Every child deserves a safe home and family who loves them.
Since this has been on my mind an awful lot, we have asked our licensing agents and the experienced foster parents we know a lot of questions. We've even consulted Google multiple times. Everyone has given us the exact same, fairly ambiguous, advice: Just talk about it a lot.
And that is what we are doing. Several times a week, mostly with my older daughter, we address what the future holds in some fashion. Here is what that looks like for our family:
We have a room set up and ready for any children who join our family. When I catch them jumping on the bed or when my oldest wants to nap in that room, I talked to her about why the bed is there. I ask her how she feels about having another kid in our home.
We talk about what healthy families look like. We point out how wonderful it is that God gave her a mommy and daddy who are able to love her and keep her safe—how every child deserves a safe place to live and a family who loves them.
We will never share private information with them about the children in our care, but we will be as honest with them as possible about why they are in our home. We will talk about how not all moms and dads know how to keep their babies safe, so we are letting those babies come stay with us since our home is safe.
One thing we really focus on is how each placement is temporary.

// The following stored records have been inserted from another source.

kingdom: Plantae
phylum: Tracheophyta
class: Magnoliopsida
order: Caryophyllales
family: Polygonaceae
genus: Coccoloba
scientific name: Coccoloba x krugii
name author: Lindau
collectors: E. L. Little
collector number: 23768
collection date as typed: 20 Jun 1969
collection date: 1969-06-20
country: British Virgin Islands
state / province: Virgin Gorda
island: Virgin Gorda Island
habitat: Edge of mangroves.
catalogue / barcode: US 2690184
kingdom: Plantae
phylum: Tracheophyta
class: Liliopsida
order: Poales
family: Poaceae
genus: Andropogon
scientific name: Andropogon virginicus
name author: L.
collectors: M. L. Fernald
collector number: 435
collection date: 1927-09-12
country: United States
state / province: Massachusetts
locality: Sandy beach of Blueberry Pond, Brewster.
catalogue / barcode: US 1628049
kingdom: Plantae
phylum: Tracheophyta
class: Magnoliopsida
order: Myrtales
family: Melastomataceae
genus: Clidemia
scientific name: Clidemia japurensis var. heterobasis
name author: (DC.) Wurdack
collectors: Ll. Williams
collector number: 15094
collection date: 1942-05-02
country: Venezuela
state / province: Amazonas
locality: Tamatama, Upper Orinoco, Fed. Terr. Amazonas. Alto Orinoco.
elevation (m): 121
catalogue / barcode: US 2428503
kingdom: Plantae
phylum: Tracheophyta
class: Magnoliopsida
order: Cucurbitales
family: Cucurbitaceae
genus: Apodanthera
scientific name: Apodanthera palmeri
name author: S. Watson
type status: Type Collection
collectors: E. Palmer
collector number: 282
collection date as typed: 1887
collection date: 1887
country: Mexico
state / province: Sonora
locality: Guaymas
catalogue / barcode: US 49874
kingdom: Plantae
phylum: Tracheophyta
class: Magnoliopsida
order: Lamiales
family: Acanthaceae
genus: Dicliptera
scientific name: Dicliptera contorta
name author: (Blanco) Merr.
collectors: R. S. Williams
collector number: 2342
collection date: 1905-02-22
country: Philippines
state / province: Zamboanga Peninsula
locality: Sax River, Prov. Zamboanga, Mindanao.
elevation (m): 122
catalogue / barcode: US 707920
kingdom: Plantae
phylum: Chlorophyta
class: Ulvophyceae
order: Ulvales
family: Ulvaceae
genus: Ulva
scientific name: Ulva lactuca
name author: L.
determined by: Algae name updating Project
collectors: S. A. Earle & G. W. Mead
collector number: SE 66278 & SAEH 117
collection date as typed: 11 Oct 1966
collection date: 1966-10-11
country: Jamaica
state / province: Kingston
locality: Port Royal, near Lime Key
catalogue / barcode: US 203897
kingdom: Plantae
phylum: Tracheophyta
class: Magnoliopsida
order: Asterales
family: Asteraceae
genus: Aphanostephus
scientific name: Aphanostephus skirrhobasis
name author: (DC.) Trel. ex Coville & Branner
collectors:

We don't know how long each child will be on our home, but when we talk with our girls about our future as a foster family, we always use words like "for a little while" or "until their family is ready to take care of them again." Even though my husband and I know adoption may become an option with certain children, we have decided not to share that with our girls until it is a sure thing.
We are talking a lot about how important they are in making each child feel welcome in our home. We discuss with our older daughter if there are certain toys she thinks they will like and if they would want a soft blanket like the one she sleeps with each night. We ask if she wants to be the one to show them where to keep their toothbrush or teach them how to turn on the TV.
Mostly, we will be moving forward carefully. We will make each decision slowly, taking into consideration how that choice could affect our girls. And if things get tough, and I am sure they will, we will remember back to why we decided we wanted to become a foster family in the first place. We will remind ourselves, just like we tell our girls, how every child deserves a safe home and family who loves them.